Elaboration and characterization of clay-sand composite based on Juncus acutus fibers: Fid-Bau Portal

Elaboration and characterization of clay-sand composite based on Juncus acutus fibers

Omrani, H. / Hassini, L. / Benazzouk, A. / Beji, H. / ELCafsi, A.

Highlights • Feasibility study of construction materials-based clay and Junc fibers. • Fibers negatively affect mechanical strengths. • Partial replacing of sand with junc fibers increases the ductility of materials. • The incorporation of Junc fibers classified the specimen as brittle grade. • The composite is a promising candidate for use in thermal insulation material.
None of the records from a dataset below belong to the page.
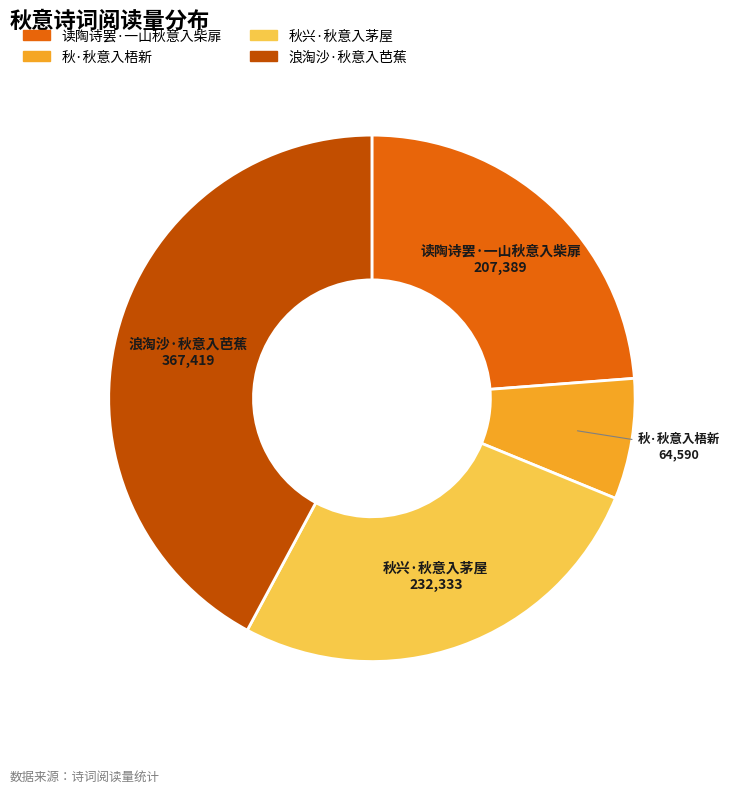

Count the number of slices in the pie.

4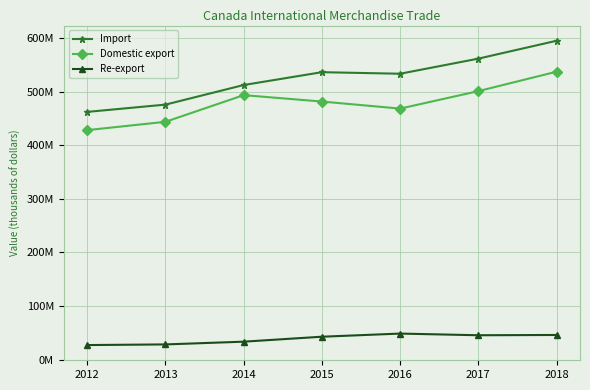

Where does the Domestic export series first go above 481382813?

2014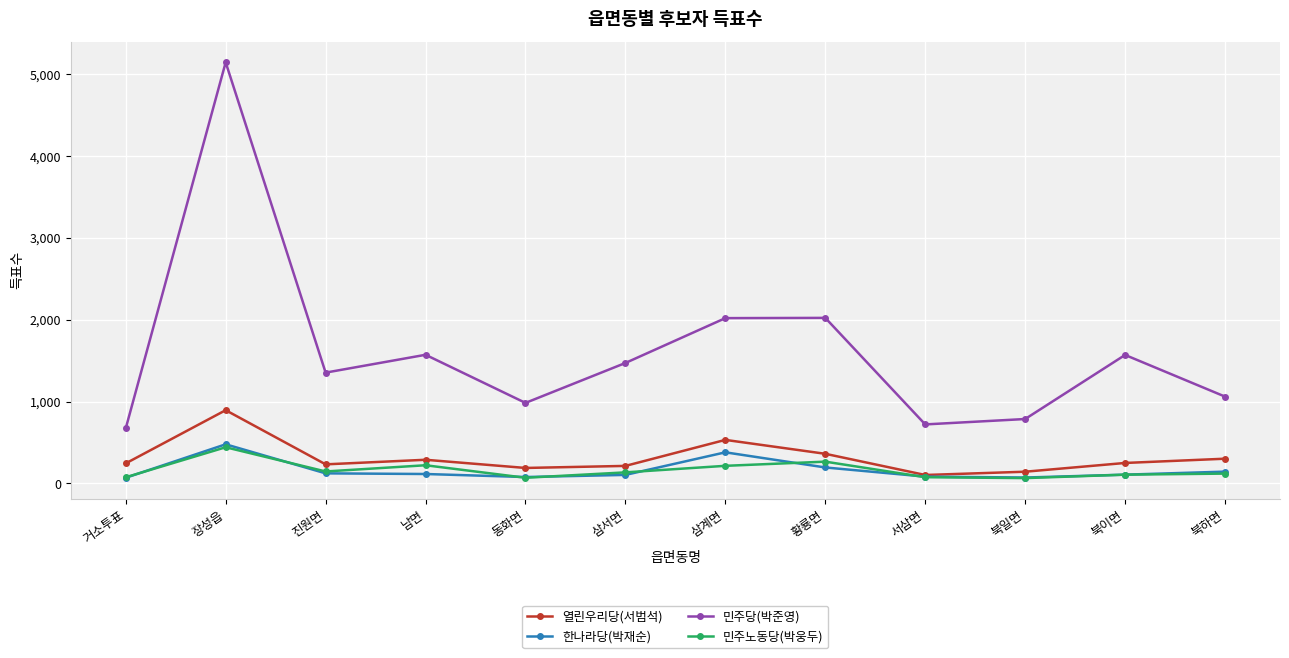

What are all the series names shown in the legend?

열린우리당(서범석), 한나라당(박재순), 민주당(박준영), 민주노동당(박웅두)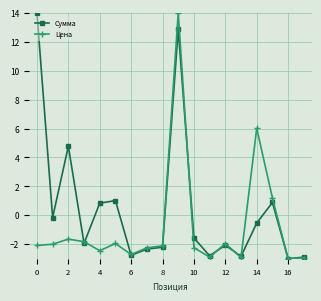

Which series has the largest total across all categories?

Сумма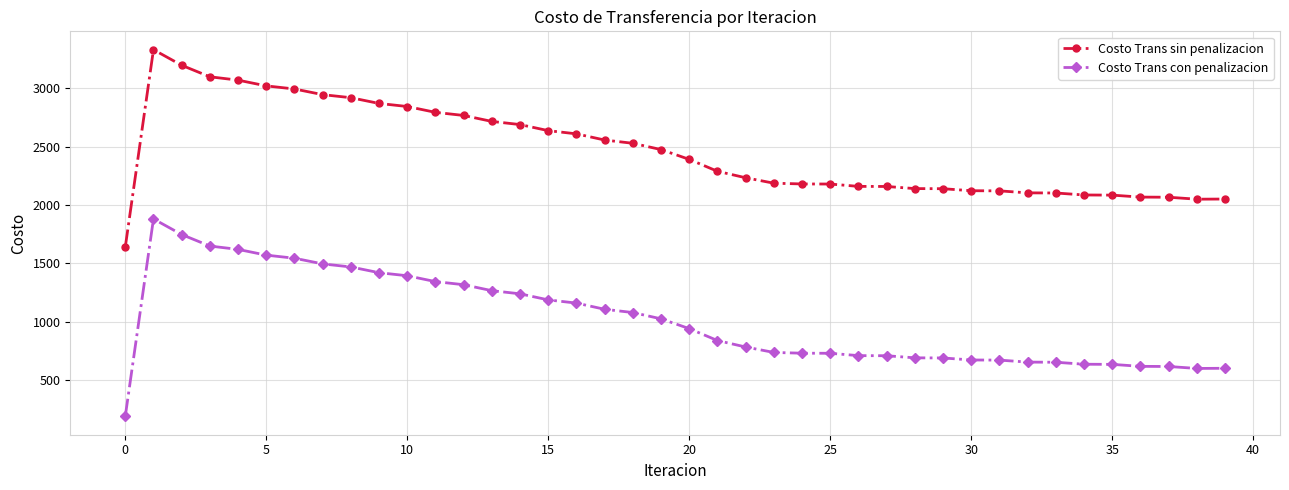

What is the sum of all Costo Trans con penalizacion values?

40611.4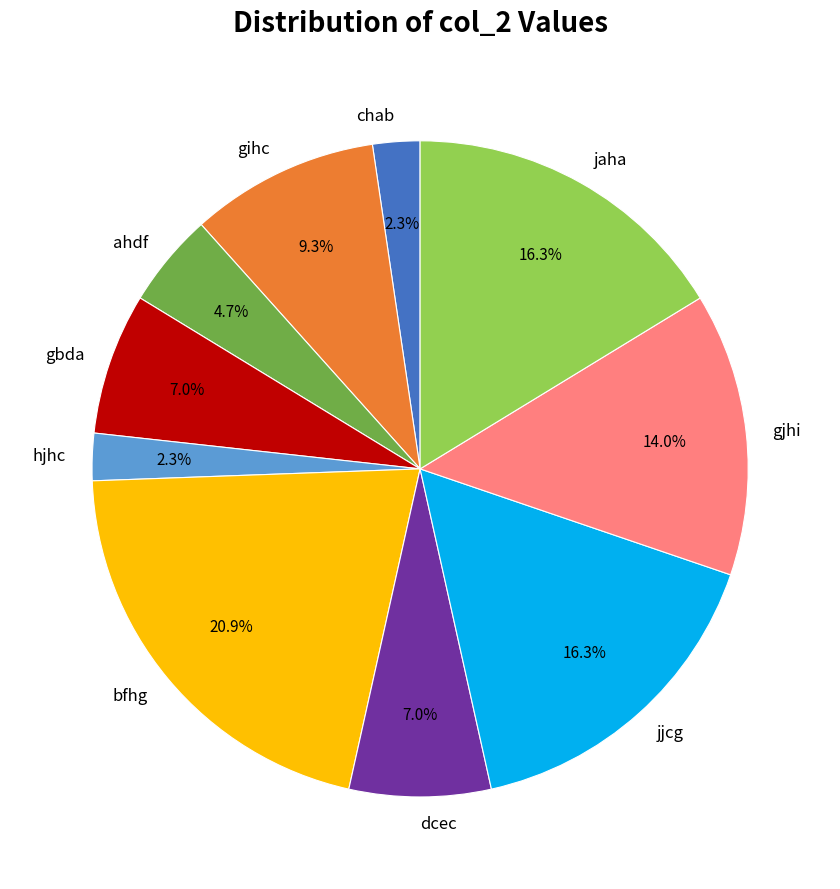

Count the number of slices in the pie.

10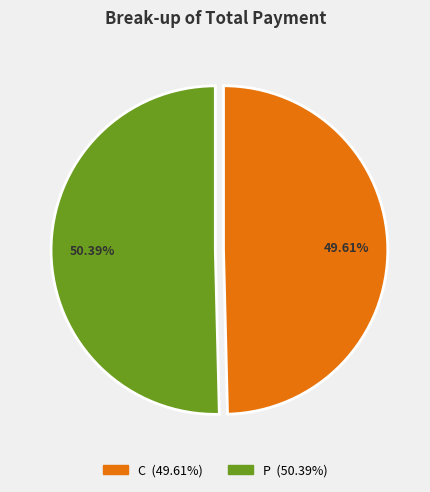

Is there any slice that represents more than half of the pie?

Yes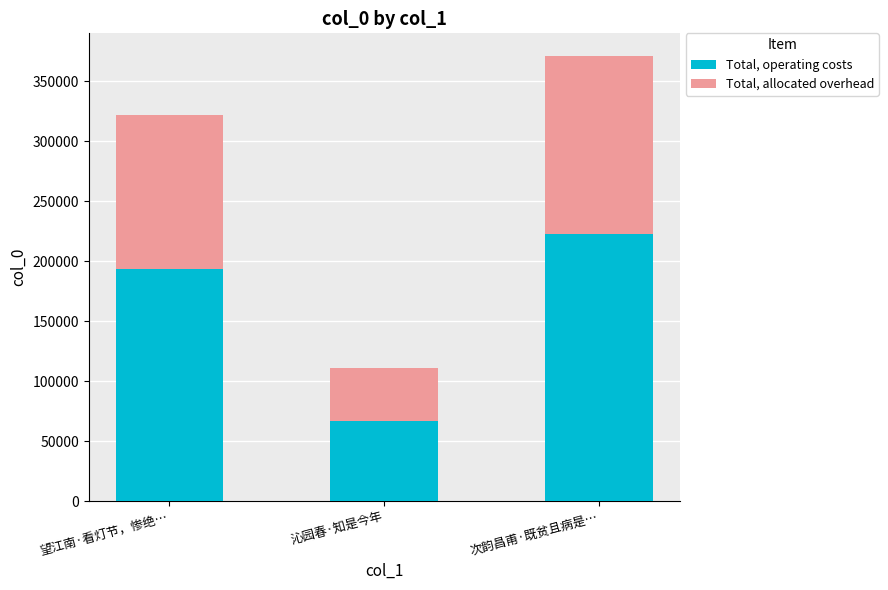

Reading left to right, transcribe the values for Total, operating costs.

193323.0	66480.6	222948.6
Abstract The study reported in this paper was undertaken to investigate the feasibility of lightweight construction materials, based on vegetable fibres. This innovative material consisted of mixture of natural clay (60%) and natural sand (40%) reinforced with different levels of fibers extracted from Jancus acutus “Smar”. The fibers were used as partial replacement of sand in mixture by volume at: 0% (Control Specimen), 5%, 10%, and 20%. The objective of this work is to evaluate the physico-mechanical properties, through the examination of materials lightning, mechanical strengths (compressive and flexural). Due to the high hygroscopic nature of the vegetable fibers, the thermal conductivity of the composite materials was measured at both wet and dry state at different volumes of Juncus fibers replacement. Test-results have shown that the addition of 20% fibers decreased the composite bulk density from 1900 kg/m³ to 1100 kg/m³, which results in a high reduction of mechanical performances in terms of compressive and flexural strengths. The experimental investigation of thermal behaviour of this composite has shown that the increase of fibers volume leads to a significant decrease in thermal conductivity. For a composite containing 20% of fibers replacement, the dry thermal conductivity decreased from 0.902 W/m.K for control specimen (without fibers) to a value of 0.327 W/m.K. However, at wet state, the corresponding thermal conductivity decreased from 1.543 W/m.K to 0.361 W/m.K. Despite the decrease in mechanical strengths, the resulting composite can thus be considered as a promising candidate for use in thermal insulation material, because a conductivity of 0.350 W/m.K is generally considered as the worst acceptable value for insulating building material.